Paylaş
Arkeolojiye, Anadolu’nun kültürel tarihine meraklı herkes için, anlaşılır, özümsenebilir bir kaynak kitap niteliği taşıyor.
Son yıllarda arkeoloji konusunda dergiler çıkıyor, kitaplar yayımlanıyor, kazılara büyük kurumlar sponsorluk yapıyorlar, bu çalışmaları yapanlara ödüller veriliyor.
Anadolu’nun arkeolojisini öğrenmeden, onun kültürel zenginliğini, başka alanlara etkisini anlamak mümkün değil, işte bu kitap bu amacı da gerçekleştiriyor.
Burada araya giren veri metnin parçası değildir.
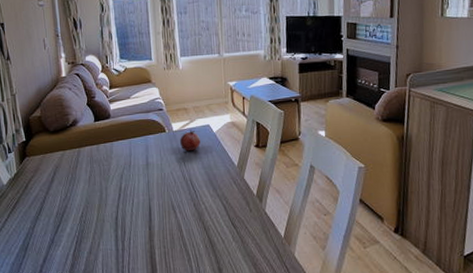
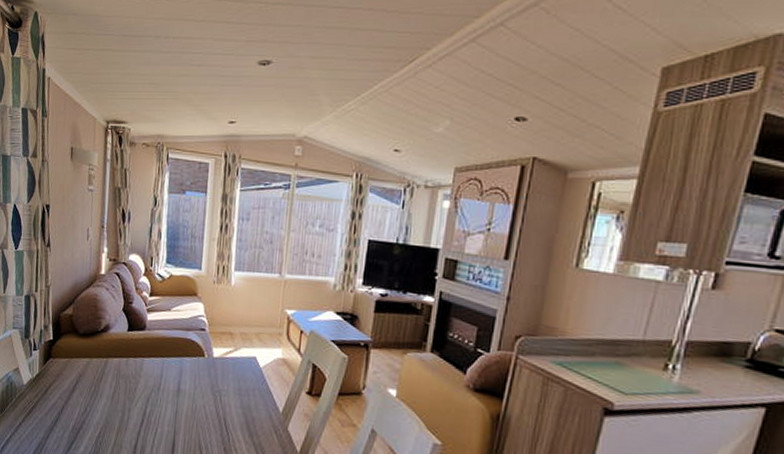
fruit: present [179,130,201,152] -> none [218,359,244,385]

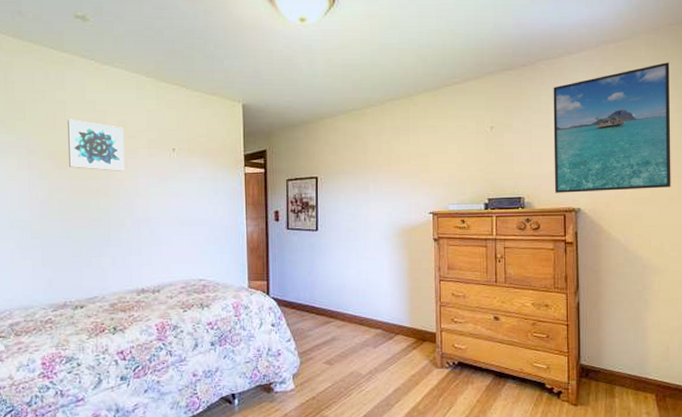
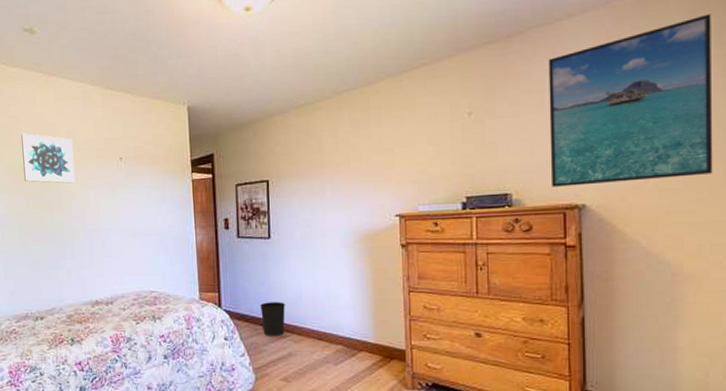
wastebasket: none [306,290,331,323] -> present [259,302,286,337]

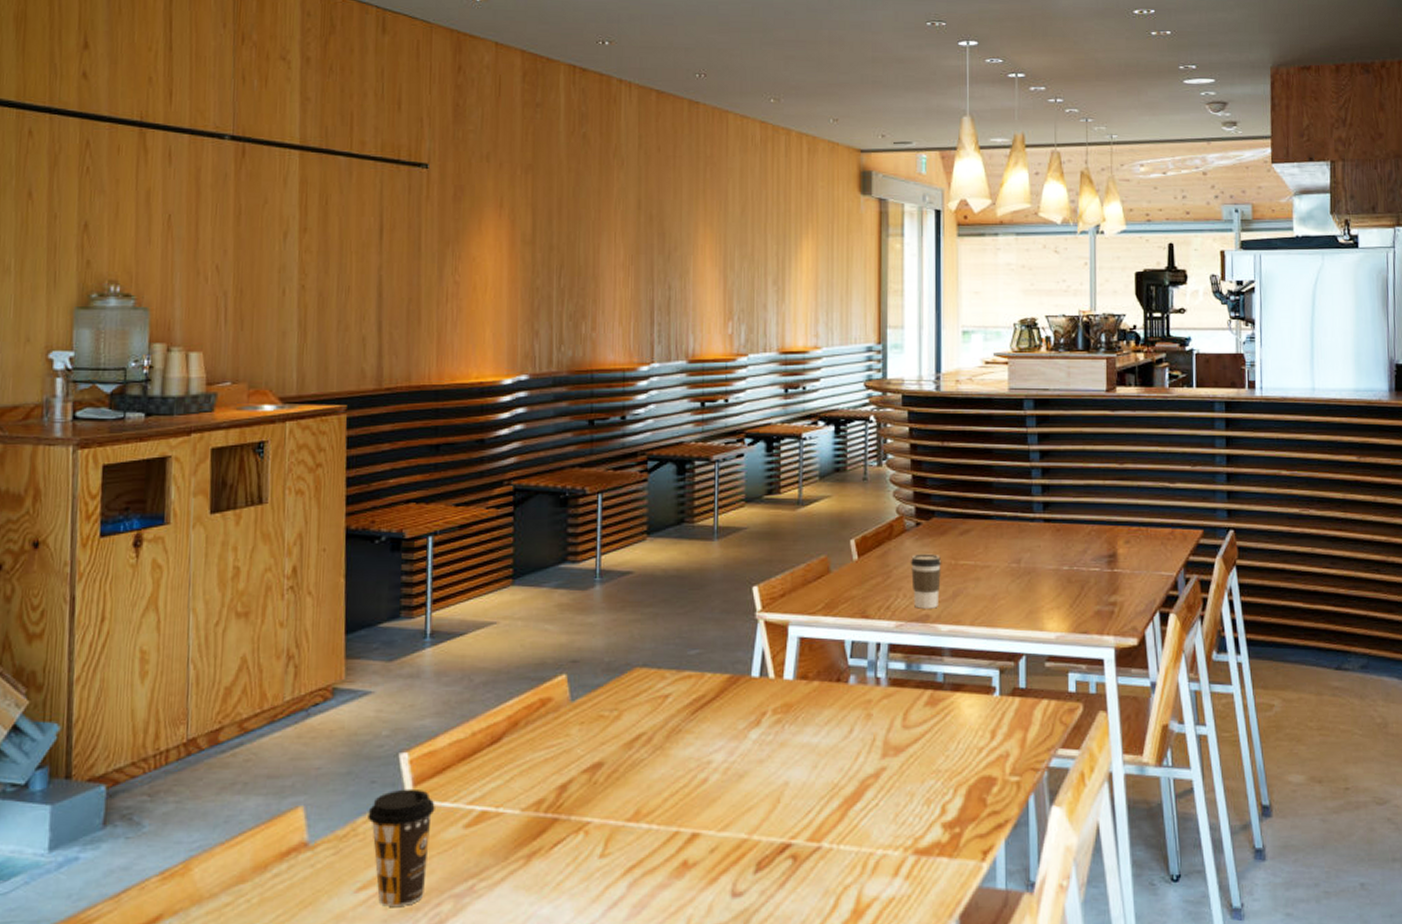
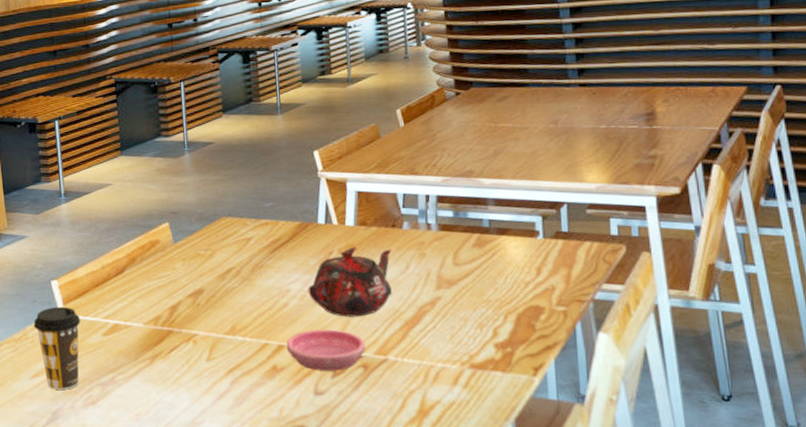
saucer: none [701,810,796,865] -> present [286,329,365,371]
teapot: none [733,706,834,795] -> present [308,247,392,317]
coffee cup: present [910,553,942,609] -> none [452,118,482,166]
Bazı arkeoloji üzerine yazılmış kitaplar vardır ki, onu ancak uzmanlar anlar. Oysa sıradan bir okur da bu konuları bilmelidir, Necmi Karul bu açıdan da anlayan kitlenin yüksek olması için, kitabın anlaşılır bir dille yazılmasına dikkat etmiş, özen göstermiştir.
Editörlüğünü Necmi Karul’un yaptığı kitap bize “Doğa Koleji’nin katkılarıyla” ulaşıyor.
Geçen yıl da Tarihöncesinden Demir Çağı’na başlığıyla birinci cildi yayımlanmıştı.
Bu yıl ikinci cildi yayınlanan Anadolu’nun Arkeoloji Atlası’nın ilk sayfalarında Doğa Koleji CEO’su Uğur Gazanker’in sunuşu yer alıyor.
Editör Necmi Karul Önsöz’de, kitabın içeriği hakkında bilgi veriyor:
Tarihöncesini içeren ilkinin ardından bu kitap ile de Demir Çağı’nda Anadolu uygarlıkları anlatılmaya devam ediliyor. Yenilenen sunumuyla Arkeo Atlas dergisinin 5, 6 ve 7. sayılarından derlenen bu ikinci kitapta, kronolojik bir anlatımın yanı sıra Anadolu’nun çevre coğrafyalarla ilişkilerine yer veriliyor.
Kitabın ilk bölümünde Frig. Lidya uygarlıkları, ikinci bölümde ise Akhamenid İmparatorluğu; Anadolu’da Pers egemenliği ve Darius hükümranlığına son veren Büyük İskender’in Anadolu Seferi var. Üçüncü bölüm Son Tunç Çağı ve Demir Çağı’nda Anadolu’nun Akdeniz ticaretinde oynadığı rol ve Hitit Mısır İlişkileri gibi daha çok Batılı kaynaklardan izlenebilen konular, bu defa Anadolu’dan bakışla ele alınıyor. Amazonlar, İskitler ve Kimmerler gibi literatürümüzde çok yer bulmayan konuların yanı sıra İyonların ya da Etrüsklerin kökenleri gibi oldukça tartışmalı konulara da yer veriliyor.
* * *
ÇOK güzel çekilmiş ve çok güzel basılmış fotoğraflardan cümleye başlayıp, kitabın çok sevdiğim bir özelliğini öne çıkarmalıyım.
Ben bazı kitapların bir kişi tarafından yazılmasından kuşkulanırım, bu kişi her şeyi biliyor mu diye.
Sözlüklerin veya benzeri çalışmaların mutlaka birçok kişi tarafından yazılması bende güven uyandırır. Herkesin kendi uzmanlık alanında yazması, Anadolu Arkeoloji Atlası’nın bilimsel yanını artırıyor.
Arkeoloji alanında bizim ve başka ülkelerin tanınmış uzmanları, alanlarını yazmışlar.
Kitap şu üç ana başlık altında hazırlanmış:
Demirkayalar-Phrygia-Lydia / Perslerin Dönüşü - Onbinlerin Düşü / Anadolu’nun Derinlikleri - Son Tunç Çağı - İlk Demir Çağı.
Bu tür kitapların, kültürel yaşamımızda iki önemli işlevi vardır:
Birincisi ülkemizi gezerken, birtakım arkeolojik çalışmaların ne olduğunu görürüz. Bu sayede, onlara bilerek bakar, kültür tarihimizi bir bütünlüğe ulaştırabiliriz.
İkincisi; günlük yazılarda, heberlerde, televizyon görüntülerinde birtakım alanlardan, kazılardan söz edilir, onların yıkılıp yıkılmaması tartışılır. Şayet, önemini bilmezsek bir fikir ileri süremeyiz. Bu kitap sözünü ettiğim bilgisizlik eksiğini ortadan kaldıracak yetkin çalışmalardan birisi. Gündelik açıdan da fazlasıyla yararlanabileceğimiz bir atlas.
* * *
KÜTÜPHANENİZDE bulundurulması gereken bir kitap, sık sık başvurma gereği duyacaksınız.